--- begin Dataset records ---

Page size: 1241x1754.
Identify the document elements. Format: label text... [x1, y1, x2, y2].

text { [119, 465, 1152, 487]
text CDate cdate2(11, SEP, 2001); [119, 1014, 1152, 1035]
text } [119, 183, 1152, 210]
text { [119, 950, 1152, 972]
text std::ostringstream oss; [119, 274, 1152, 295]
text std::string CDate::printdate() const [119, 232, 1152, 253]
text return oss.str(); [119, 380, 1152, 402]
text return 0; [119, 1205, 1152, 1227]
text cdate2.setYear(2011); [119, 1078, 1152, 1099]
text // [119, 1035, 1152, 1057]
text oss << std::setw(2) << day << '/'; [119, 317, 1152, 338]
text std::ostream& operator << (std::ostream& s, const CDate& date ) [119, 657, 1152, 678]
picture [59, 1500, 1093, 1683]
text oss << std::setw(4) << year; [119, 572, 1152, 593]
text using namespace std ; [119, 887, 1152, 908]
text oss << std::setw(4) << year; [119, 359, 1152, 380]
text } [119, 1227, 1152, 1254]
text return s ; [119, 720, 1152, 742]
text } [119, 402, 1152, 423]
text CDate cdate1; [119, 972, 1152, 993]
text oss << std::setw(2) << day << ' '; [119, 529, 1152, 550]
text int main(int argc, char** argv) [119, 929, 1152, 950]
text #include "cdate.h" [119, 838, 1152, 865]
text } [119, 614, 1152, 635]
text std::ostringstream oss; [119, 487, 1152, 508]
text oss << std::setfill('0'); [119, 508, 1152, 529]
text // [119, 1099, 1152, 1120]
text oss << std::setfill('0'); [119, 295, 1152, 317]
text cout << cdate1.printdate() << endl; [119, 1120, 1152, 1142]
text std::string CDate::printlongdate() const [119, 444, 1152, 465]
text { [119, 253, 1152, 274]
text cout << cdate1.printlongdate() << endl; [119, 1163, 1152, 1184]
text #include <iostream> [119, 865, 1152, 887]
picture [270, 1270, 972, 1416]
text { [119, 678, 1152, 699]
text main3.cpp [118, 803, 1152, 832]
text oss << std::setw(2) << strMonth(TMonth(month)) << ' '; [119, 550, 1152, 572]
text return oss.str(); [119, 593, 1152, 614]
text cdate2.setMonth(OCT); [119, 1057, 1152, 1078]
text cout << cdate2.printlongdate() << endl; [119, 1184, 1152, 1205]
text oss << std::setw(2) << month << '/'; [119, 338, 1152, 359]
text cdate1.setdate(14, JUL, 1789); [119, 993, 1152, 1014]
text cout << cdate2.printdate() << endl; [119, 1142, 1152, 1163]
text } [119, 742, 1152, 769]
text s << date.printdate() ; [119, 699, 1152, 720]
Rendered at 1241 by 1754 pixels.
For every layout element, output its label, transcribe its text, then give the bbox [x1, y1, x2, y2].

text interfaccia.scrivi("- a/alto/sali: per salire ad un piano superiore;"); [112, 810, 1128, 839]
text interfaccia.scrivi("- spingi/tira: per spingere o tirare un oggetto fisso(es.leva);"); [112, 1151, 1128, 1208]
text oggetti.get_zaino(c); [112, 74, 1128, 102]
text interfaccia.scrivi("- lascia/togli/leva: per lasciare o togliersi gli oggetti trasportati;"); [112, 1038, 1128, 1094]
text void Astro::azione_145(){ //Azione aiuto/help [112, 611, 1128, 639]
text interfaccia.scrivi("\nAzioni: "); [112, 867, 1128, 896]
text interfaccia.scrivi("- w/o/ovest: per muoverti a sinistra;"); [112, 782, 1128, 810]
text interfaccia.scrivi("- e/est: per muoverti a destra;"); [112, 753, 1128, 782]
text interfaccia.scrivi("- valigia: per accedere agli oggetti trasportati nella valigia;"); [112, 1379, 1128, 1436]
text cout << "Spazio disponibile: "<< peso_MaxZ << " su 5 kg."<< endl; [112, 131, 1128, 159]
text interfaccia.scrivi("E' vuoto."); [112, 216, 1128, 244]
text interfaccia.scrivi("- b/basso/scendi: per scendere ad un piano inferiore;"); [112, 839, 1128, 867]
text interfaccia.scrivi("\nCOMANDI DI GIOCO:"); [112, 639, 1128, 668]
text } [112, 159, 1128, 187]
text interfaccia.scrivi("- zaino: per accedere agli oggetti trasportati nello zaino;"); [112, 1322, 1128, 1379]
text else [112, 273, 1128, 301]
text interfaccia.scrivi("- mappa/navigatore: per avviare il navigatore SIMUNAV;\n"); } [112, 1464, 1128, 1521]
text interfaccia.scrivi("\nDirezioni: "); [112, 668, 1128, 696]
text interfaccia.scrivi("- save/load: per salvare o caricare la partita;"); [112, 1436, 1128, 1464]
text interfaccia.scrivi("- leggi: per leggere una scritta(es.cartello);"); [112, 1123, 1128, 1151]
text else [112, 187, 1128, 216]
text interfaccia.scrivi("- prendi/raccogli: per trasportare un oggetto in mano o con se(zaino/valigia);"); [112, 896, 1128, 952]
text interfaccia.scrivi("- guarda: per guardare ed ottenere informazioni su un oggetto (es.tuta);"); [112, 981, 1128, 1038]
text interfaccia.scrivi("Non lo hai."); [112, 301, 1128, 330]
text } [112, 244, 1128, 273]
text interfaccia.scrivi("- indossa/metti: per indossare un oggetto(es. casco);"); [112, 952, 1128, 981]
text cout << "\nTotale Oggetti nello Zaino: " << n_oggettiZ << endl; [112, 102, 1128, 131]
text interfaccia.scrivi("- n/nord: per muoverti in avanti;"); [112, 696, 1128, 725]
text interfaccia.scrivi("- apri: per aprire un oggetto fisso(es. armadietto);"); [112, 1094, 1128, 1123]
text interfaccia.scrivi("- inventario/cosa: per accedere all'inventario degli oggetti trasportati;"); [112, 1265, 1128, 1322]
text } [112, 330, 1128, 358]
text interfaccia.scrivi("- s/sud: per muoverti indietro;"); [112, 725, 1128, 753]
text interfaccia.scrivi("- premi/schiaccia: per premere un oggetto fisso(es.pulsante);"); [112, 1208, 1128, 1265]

--- end Dataset records ---

• _What needs to be done_: Copy the stretch from the start of the rows above through the line containing "Identify the document", replacing "Format" with "Output format" and leaving everything else unchanged.

• _Answer to the task_:
Page size: 1241x1754.
Identify the document elements. Output format: label text... [x1, y1, x2, y2].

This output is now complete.